Posts Tagged ‘productivity

 

sweet-dreams-by-brillianthues-2013

Sweet dreams by Brillianthues (2013) is licensed under CC BY 2.0

Happy New Year!

The theme of this blog post is short and sweet: getting the most out of reading and learning in bite-sized chunks.

Short stories

We’ve been building our collection of books from around the world in Hillcroft LRC because we want to give a taste of reading to suit everyone and to resonate with all kinds of readers. There’s a new literary prize set up to illuminate the works of black and minority ethnic (BAME) authors. It’s really exciting to hear about more diversity in publishing. There are so many more stories that we can hear.

Have a look at the short stories on The Asian Writer website for quick hits of new perspectives and universal feelings.

Apps

On a list of the best apps to keep you on track with new year’s resolutions are two notables. One is Pocket Cast to organise and find podcasts, a great way to learn on the go and when your eyes are tired. The second app that I am keen to try out is Lrn, which promises to teach the basics of code with fun quizzes and short lessons.

First News

In the LRC we’ve subscribed to a new newspaper called FirstNews. This is the news in short, with lots of engaging pictures and graphs. If you don’t have time to read a whole article take a moment and grab First News. You can learn something on a single page.

Chrome Web Store

The Chrome Web Store has lots of add-ons (extensions) to customise internet use. All of the browsers will have similar online stores. There are lots of free ways to make research more fun such as adding a kitten picture to every new tab.
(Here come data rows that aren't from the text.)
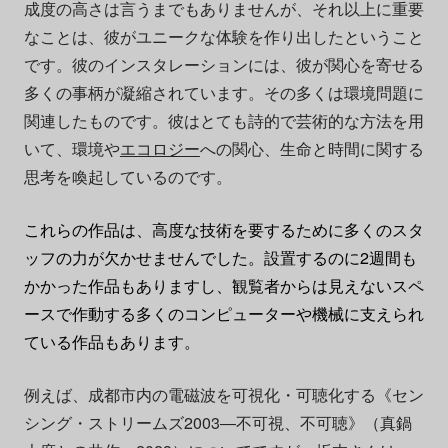
成度の高さは言うまでもありませんが、それ以上に重要
なことは、彼がユニークな体験を作り出したということ
です。彼のインスタレーションには、彼が関心を寄せる
多くの事柄が凝縮されています。その多くは環境問題に
関連したものです。彼はとても詩的で芸術的な方法を用
いて、環境や
エコロジー
への関心、生命と時間に関する
思考を喚起しているのです。
これらの作品は、高度な技術を要するために多くのスタ
ッフの力が欠かせませんでした。設置するのに2週間も
かかった作品もありますし、観覧者からは見えないスペ
ースで作動する多くのコンピューターや機械に支えられ
ている作品もあります。
例えば、成都市内の電磁波を可視化・可聴化する《セン
シング・ストリームズ2003―不可視、不可聴》（真鍋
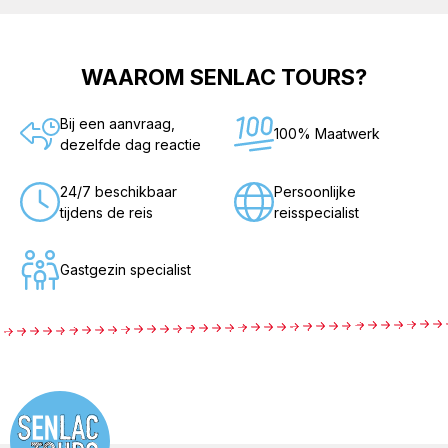
WAAROM SENLAC TOURS?
Bij een aanvraag,
100% Maatwerk
dezelfde dag reactie
24/7 beschikbaar
Persoonlijke
tijdens de reis
reisspecialist
Gastgezin specialist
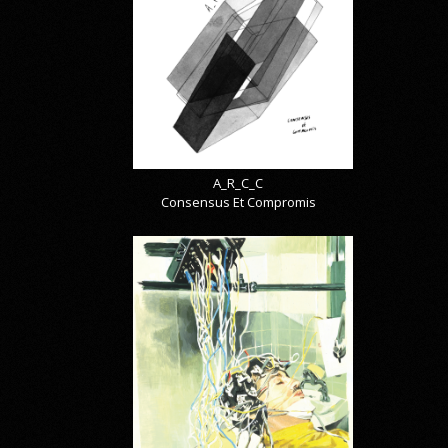
A_R_C_C
Consensus Et Compromis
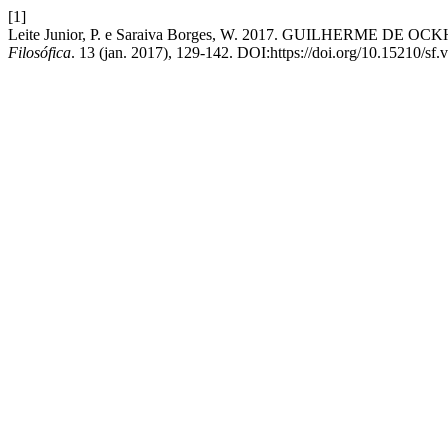
[1]
Leite Junior, P. e Saraiva Borges, W. 2017. GUILHERME
Filosófica
. 13 (jan. 2017), 129-142. DOI:https://doi.org/10.15210/sf.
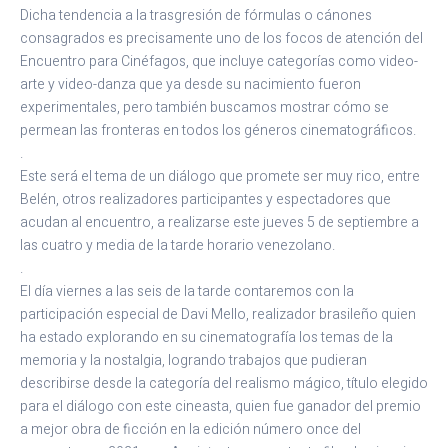
Dicha tendencia a la trasgresión de fórmulas o cánones
consagrados es precisamente uno de los focos de atención del
Encuentro para Cinéfagos, que incluye categorías como video-
arte y video-danza que ya desde su nacimiento fueron
experimentales, pero también buscamos mostrar cómo se
permean las fronteras en todos los géneros cinematográficos.
.
Este será el tema de un diálogo que promete ser muy rico, entre
Belén, otros realizadores participantes y espectadores que
acudan al encuentro, a realizarse este jueves 5 de septiembre a
las cuatro y media de la tarde horario venezolano.
.
El día viernes a las seis de la tarde contaremos con la
participación especial de Davi Mello, realizador brasileño quien
ha estado explorando en su cinematografía los temas de la
memoria y la nostalgia, logrando trabajos que pudieran
describirse desde la categoría del realismo mágico, título elegido
para el diálogo con este cineasta, quien fue ganador del premio
a mejor obra de ficción en la edición número once del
There’s a goal setting, note taking, procrastination busting homepage from Limitless. More health benefits also include extensions to remind you to take a break or drink water. Check out the web store and reinvent your internet experience.
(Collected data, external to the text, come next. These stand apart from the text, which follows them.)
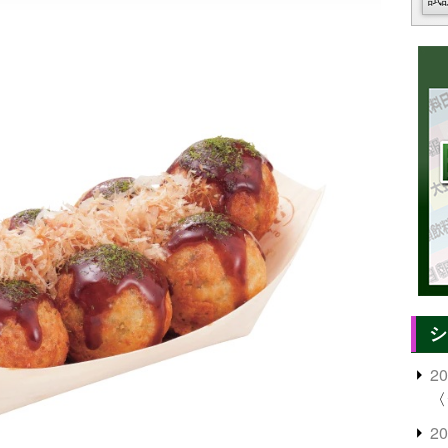
シ
2
〈
2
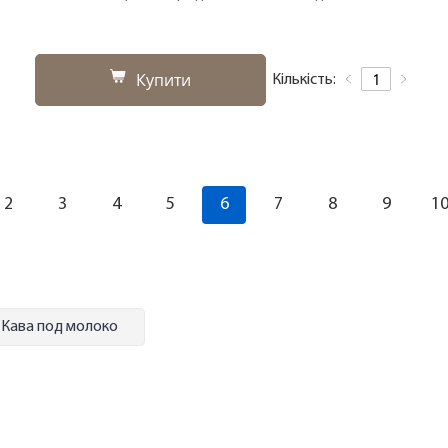
Купити
Кількість:
2
3
4
5
6
7
8
9
1
Кава под молоко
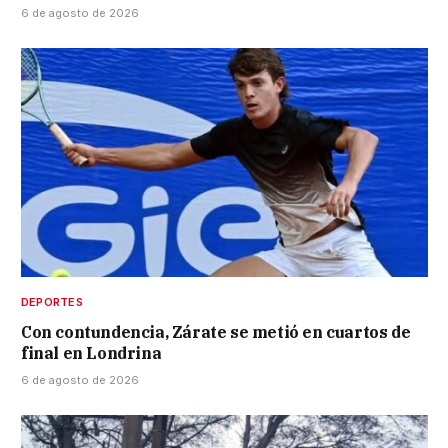
6 de agosto de 2026
DEPORTES
Con contundencia, Zárate se metió en cuartos de
final en Londrina
6 de agosto de 2026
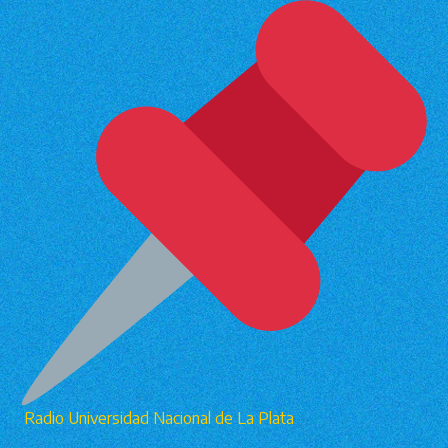
Radio Universidad Nacional de La Plata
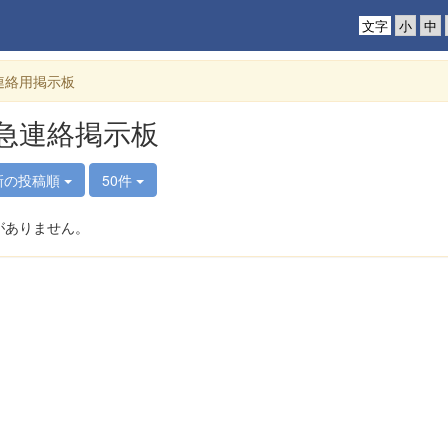
文字
連絡用掲示板
急連絡掲示板
新の投稿順
50件
がありません。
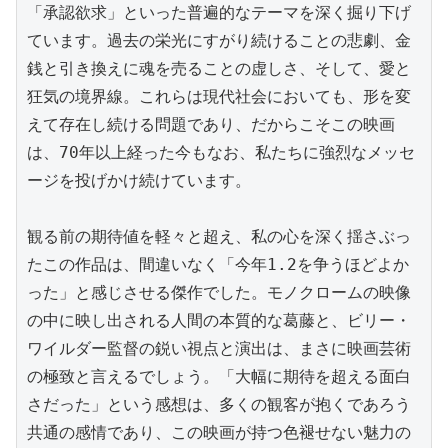
「承認欲求」といった普遍的なテーマを深く掘り下げ
ています。過去の栄光にすがり続けることの悲劇、金
銭と引き換えに魂を売ることの虚しさ、そして、愛と
狂気の境界線。これらは現代社会においても、形を変
えて存在し続ける問題であり、だからこそこの映画
は、70年以上経った今もなお、私たちに強烈なメッセ
ージを投げかけ続けています。

観る前の期待値を軽々と超え、私の心を深く揺さぶっ
たこの作品は、間違いなく「今年1.2を争うほどよか
った」と感じさせる傑作でした。モノクロームの映像
の中に映し出される人間の本質的な葛藤と、ビリー・
ワイルダー監督の鋭い視点と演出は、まさに映画芸術
の極致と言えるでしょう。「大幅に期待を超える面白
さだった」という感想は、多くの観客が抱くであろう
共通の感情であり、この映画が持つ色褪せない魅力の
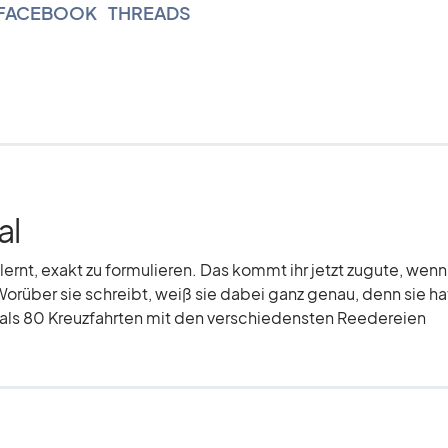
FACEBOOK
|
THREADS
al
elernt, exakt zu formulieren. Das kommt ihr jetzt zugute, wenn
Worüber sie schreibt, weiß sie dabei ganz genau, denn sie hat
r als 80 Kreuzfahrten mit den verschiedensten Reedereien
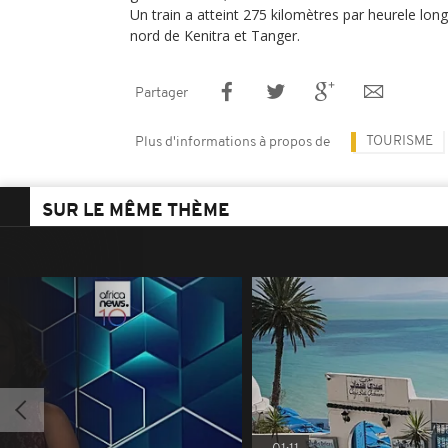
Un train a atteint 275 kilomètres par heurele long 
nord de Kenitra et Tanger.
Partager
TOURISME
Plus d'informations à propos de
SUR LE MÊME THÈME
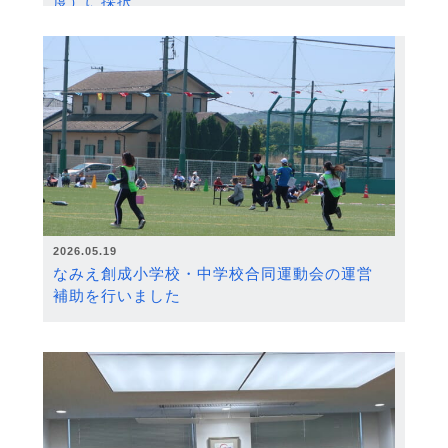
度）に採択
2026.05.19
なみえ創成小学校・中学校合同運動会の運営
補助を行いました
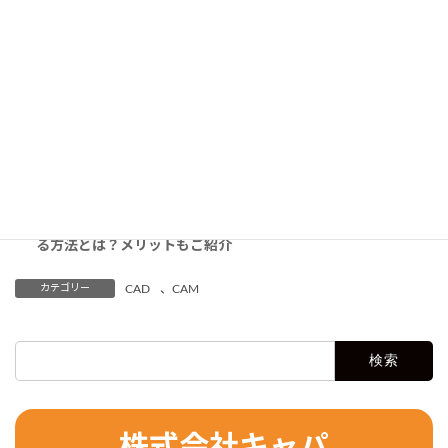
わる！現場が抱える課題とその解決法
中小企業から大手まで！SolidCAM導入で生産性を向上させる
方法
工作機械の生産性を向上する仏製CAM「GO2cam」とは？国内
導入事例あり
Civil 3Dのサーフェスを作成する手順｜Civil 3Dの概要や利用料
金も解説
3DEXPERIENCE CATIAとはどんなサービス？従来シリーズとの
違いや強みを解説
【AutoCADユーザー向け】互換CADソフトZWCADへ乗り換え
る方法とは？メリットもご紹介
カテゴリー
CAD
、
CAM
検
索:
Brainstorm on paperIt’s already midway through January 2016! Have you got more resolutions than ever to fulfill but no idea where to start? We’ve got some handy books to help you be more productive and achieve in academic and personal goals.

How about learning better ways to brainstorm or create lists? Check out: ‘How to get your own way‘ by Craig Shrives and Paul Easter. They also look at developing an argument and common fallacies. These ideas would be useful in essay-writing, presentations and everyday life. It is great when you can apply knowledge to different tasks and situations. There is also a good chapter looking at statistics and how numbers can be used to alter our perceptions.
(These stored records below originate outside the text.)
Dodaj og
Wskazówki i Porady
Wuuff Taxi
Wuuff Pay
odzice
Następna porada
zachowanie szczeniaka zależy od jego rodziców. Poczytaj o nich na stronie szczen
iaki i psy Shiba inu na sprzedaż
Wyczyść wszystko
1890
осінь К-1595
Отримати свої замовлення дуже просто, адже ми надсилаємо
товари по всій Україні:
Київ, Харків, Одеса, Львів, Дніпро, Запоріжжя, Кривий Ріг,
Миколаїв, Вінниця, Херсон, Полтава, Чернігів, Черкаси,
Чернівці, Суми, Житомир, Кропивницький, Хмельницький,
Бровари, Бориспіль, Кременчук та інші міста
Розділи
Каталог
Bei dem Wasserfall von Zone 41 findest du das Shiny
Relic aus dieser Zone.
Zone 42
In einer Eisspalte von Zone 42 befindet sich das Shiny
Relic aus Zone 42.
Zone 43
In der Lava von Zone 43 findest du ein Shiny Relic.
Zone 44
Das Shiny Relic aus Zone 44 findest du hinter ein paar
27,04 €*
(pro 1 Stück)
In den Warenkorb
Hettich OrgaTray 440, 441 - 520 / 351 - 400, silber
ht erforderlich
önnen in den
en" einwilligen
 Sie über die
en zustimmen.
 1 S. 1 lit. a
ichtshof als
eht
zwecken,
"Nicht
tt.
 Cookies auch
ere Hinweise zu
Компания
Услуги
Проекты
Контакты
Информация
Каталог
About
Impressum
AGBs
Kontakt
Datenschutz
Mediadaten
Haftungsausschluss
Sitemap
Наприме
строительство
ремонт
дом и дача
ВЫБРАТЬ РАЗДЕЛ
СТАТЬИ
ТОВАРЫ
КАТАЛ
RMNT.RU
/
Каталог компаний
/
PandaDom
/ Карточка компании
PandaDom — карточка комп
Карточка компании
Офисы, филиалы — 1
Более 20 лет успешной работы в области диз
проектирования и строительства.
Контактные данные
If you want everyday psychological tools you could borrow ‘The Tools‘ by Phil Stutz and Barry Michels. They give you methods to combat negativity, worry and lack of confidence. Tips and tricks learnt through self-improvement books (aka ‘shelf-help’) can impact on many aspects of life, not least education.

It is hard to remember all your tasks let alone to stay focused on them.  This is especially true if the task is long and has many daunting steps (*ahem*…essay-writing and revision).

There are great apps for your phone, tablet or computer that help you with your to-do lists and productivity. The app called Epic Win sounds innovative with every task you complete giving you the opportunity to enhance your online persona or get to the next level. Turning life admin into a game is one method to stay motivated.

For essay writing and revision, one technique that has been around a fair few years is the Pomodoro technique. Coming from the Italian word for tomato which was the shape of the timer the inventor of the technique used. It is especially good for complex tasks such as completing academic work.

According to the technique the key is to work productively in short stints of 25 minutes. During this timed period you must work and only work. But when the alarm goes off to mark the completion of a productive time period then you get a short (5 minute) break. You could get a cuppa, check Facebook or just otherwise daydream -whatever little reward floats your boat. Then you go back to your productive time. After 3-4 cycles of productivity and short rests you get a longer break (15-30 mins).

The Pomodoro technique may sound a bit too regimented for some, plus what happens if you have just got into something and the alarm for a break goes off? You have to work how it suits you, but perhaps this time-management technique can be part of an armory of other ways to keep your nose to the grindstone.

You can use a timer or find a Pomodoro inspired app online. Some apps like Keep Focused and Pomodairo let you input and save what you intend to work on in the productive session. So you have a record of what you have been doing and can see what you have achieved at a glance.

It’s much healthier than the gummy bear motivational technique.